Footage of congressional hearings make it clear that the Republicans knew what had happened but were too fearful of the implications for "law and order" to take any meaningful action. So they did nothing. When it was all over, the government victors flew their flag over the remains of the Davidian compound. It was clear this had been a military action taken against citizens of the United States, even though the law prohibits such action.

The church has failed to grasp the significance of Waco. It is clear that there were serious breaches of Constitutional rights. During the siege, David Koresh and his followers were demonized as religious fanatics, hazardous to themselves and everyone else. The church at large, rather than demanding an investigation, accepted the official story and rationalized it with the thought that Koresh was an extremist, both theologically and sociologically.

But consider that we are now living in a post-Christian culture, where everyday Christianity is considered an extreme belief.

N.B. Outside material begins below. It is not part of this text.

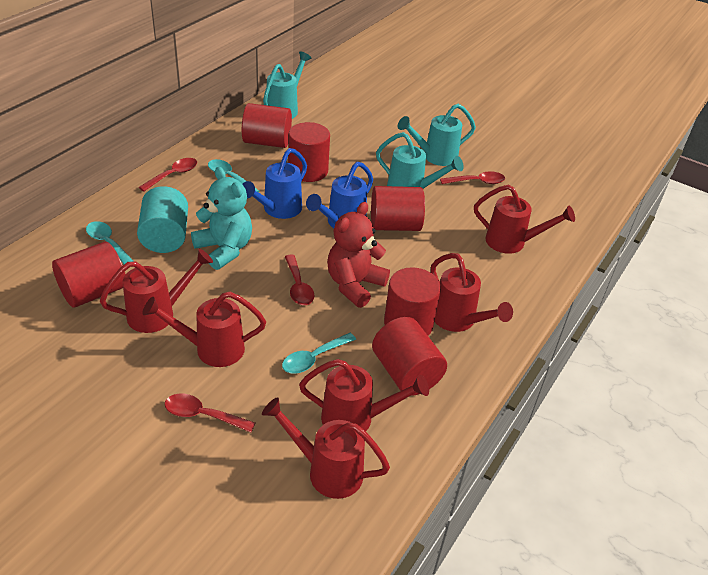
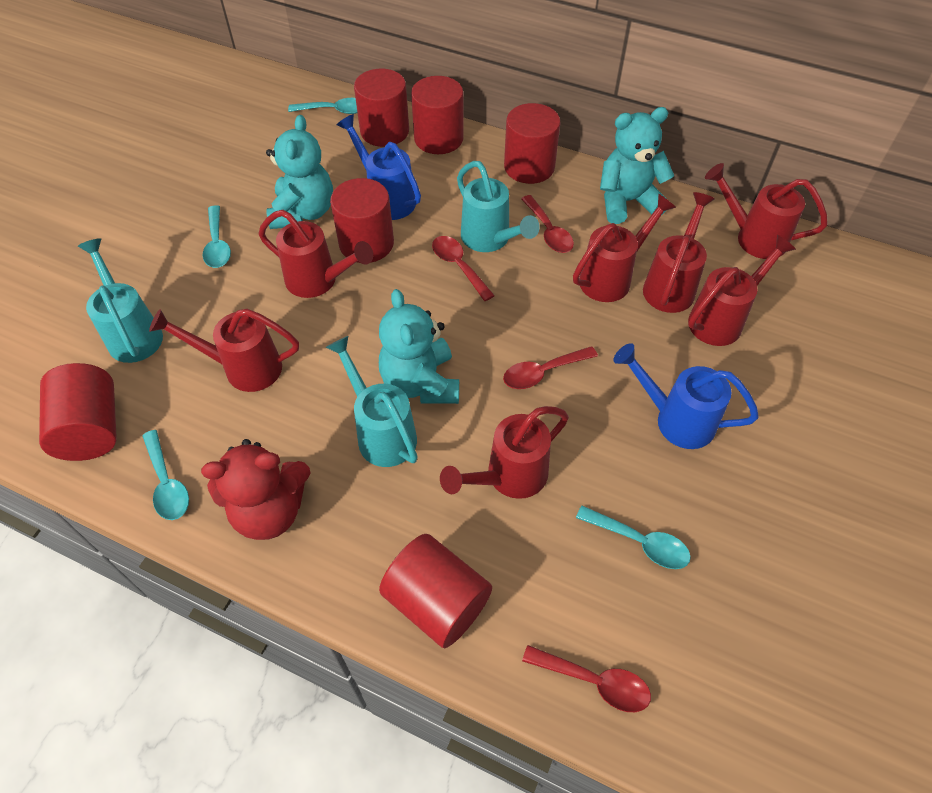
red watering can: [100,249,213,333] [142,292,266,367] [262,397,390,499] [299,359,429,431] [431,253,513,332] [474,185,575,254] = 6 -> [149,309,299,392] [259,210,373,298] [440,406,569,499] [573,194,676,302] [643,192,715,313] [688,235,796,346] [705,163,828,259] = 7
turquoise cylinder: [137,186,188,253] = 1 -> none = 0
turquoise spoon: [86,221,134,264] [208,159,259,192] [282,333,356,374] = 3 -> [142,430,189,520] [203,205,231,268] [288,98,357,114] [576,506,691,569] = 4
turquoise teddy bear: [191,167,252,270] = 1 -> [266,115,333,229] [379,289,459,404] [600,107,675,224] = 3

At the same time, we find that the Constitutional protections which guarded this republic for so many years are eroding rapidly.

David Koresh was a religious extremist of the 1990s. What if we become the religious extremists of the next decade? If Waco could happen to the Branch Davidians, what could happen to us? Because of Waco, that question is no longer just academic.


Notes:

  1. Waco: The Rules of Engagement, Fifth Estate Productions, 1997.